In this article, by Aurobindo Sarkar and Amit Shah, author of the book Learning AWS, we will introduce some key design principles and approaches to achieving high availability in your applications deployed on the AWS cloud. As a good practice, you want to ensure that your mission-critical applications are always available to serve your customers. The approaches in this article will address availability across the layers of your application architecture including availability aspects of key infrastructural components, ensuring there are no single points of failure. In order to address availability requirements, we will use the AWS infrastructure (Availability Zones and Regions), AWS Foundation Services (EC2 instances, Storage, Security and Access Control, Networking), and the AWS PaaS services (DynamoDB, RDS, CloudFormation, and so on).

(For more resources related to this topic, see here.)

Defining availability objectives

Achieving high availability can be costly. Therefore, it is important to ensure that you align your application availability requirements with your business objectives. There are several options to achieve the level of availability that is right for your application. Hence, it is essential to start with a clearly defined set of availability objectives and then make the most prudent design choices to achieve those objectives at a reasonable cost. Typically, all systems and services do not need to achieve the highest levels of availability possible; at the same time ensure you do not introduce a single point of failure in your architecture through dependencies between your components. For example, a mobile taxi ordering service needs its ordering-related service to be highly available; however, a specific customer's travel history need not be addressed at the same level of availability.

The best way to approach high availability design is to assume that anything can fail, at any time, and then consciously design against it.

"Everything fails, all the time."

- Werner Vogels, CTO, Amazon.com

In other words, think in terms of availability for each and every component in your application and its environment because any given component can turn into a single point of failure for your entire application. Availability is something you should consider early on in your application design process, as it can be hard to retrofit it later. Key among these would be your database and application architecture (for example, RESTful architecture). In addition, it is important to understand that availability objectives can influence and/or impact your design, development, test, and running your system on the cloud.

Finally, ensure you proactively test all your design assumptions and reduce uncertainty by injecting or forcing failures instead of waiting for random failures to occur.

The nature of failures

There are many types of failures that can happen at any time.

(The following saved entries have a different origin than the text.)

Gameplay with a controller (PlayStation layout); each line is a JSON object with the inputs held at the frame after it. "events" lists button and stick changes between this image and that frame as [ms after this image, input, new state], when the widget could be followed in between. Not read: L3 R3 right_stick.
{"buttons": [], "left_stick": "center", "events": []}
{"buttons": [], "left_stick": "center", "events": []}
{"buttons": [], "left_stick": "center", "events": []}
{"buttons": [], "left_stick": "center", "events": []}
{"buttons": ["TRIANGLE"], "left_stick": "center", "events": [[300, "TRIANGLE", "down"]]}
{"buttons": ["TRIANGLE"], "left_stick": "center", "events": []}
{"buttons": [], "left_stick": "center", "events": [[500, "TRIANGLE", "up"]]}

These could be a result of disk failures, power outages, natural disasters, software errors, and human errors. In addition, there are several points of failure in any given cloud application. These would include DNS or domain services, load balancers, web and application servers, database servers, application services-related failures, and data center-related failures. You will need to ensure you have a mitigation strategy for each of these types and points of failure. It is highly recommended that you automate and implement detailed audit trails for your recovery strategy, and thoroughly test as many of these processes as possible.

In the next few sections, we will discuss various strategies to achieve high availability for your application. Specifically, we will discuss the use of AWS features and services such as:

VPC
Amazon Route 53
Elastic Load Balancing, auto-scaling
Redundancy
Multi-AZ and multi-region deployments

Setting up VPC for high availability

Before setting up your VPC, you will need to carefully select your primary site and a disaster recovery (DR) site. Leverage AWS's global presence to select the best regions and availability zones to match your business objectives. The choice of a primary site is usually the closest region to the location of a majority of your customers and the DR site could be in the next closest region or in a different country depending on your specific requirements. Next, we need to set up the network topology, which essentially includes setting up the VPC and the appropriate subnets. The public facing servers are configured in a public subnet; whereas the database servers and other application servers hosting services such as the directory services will usually reside in the private subnets.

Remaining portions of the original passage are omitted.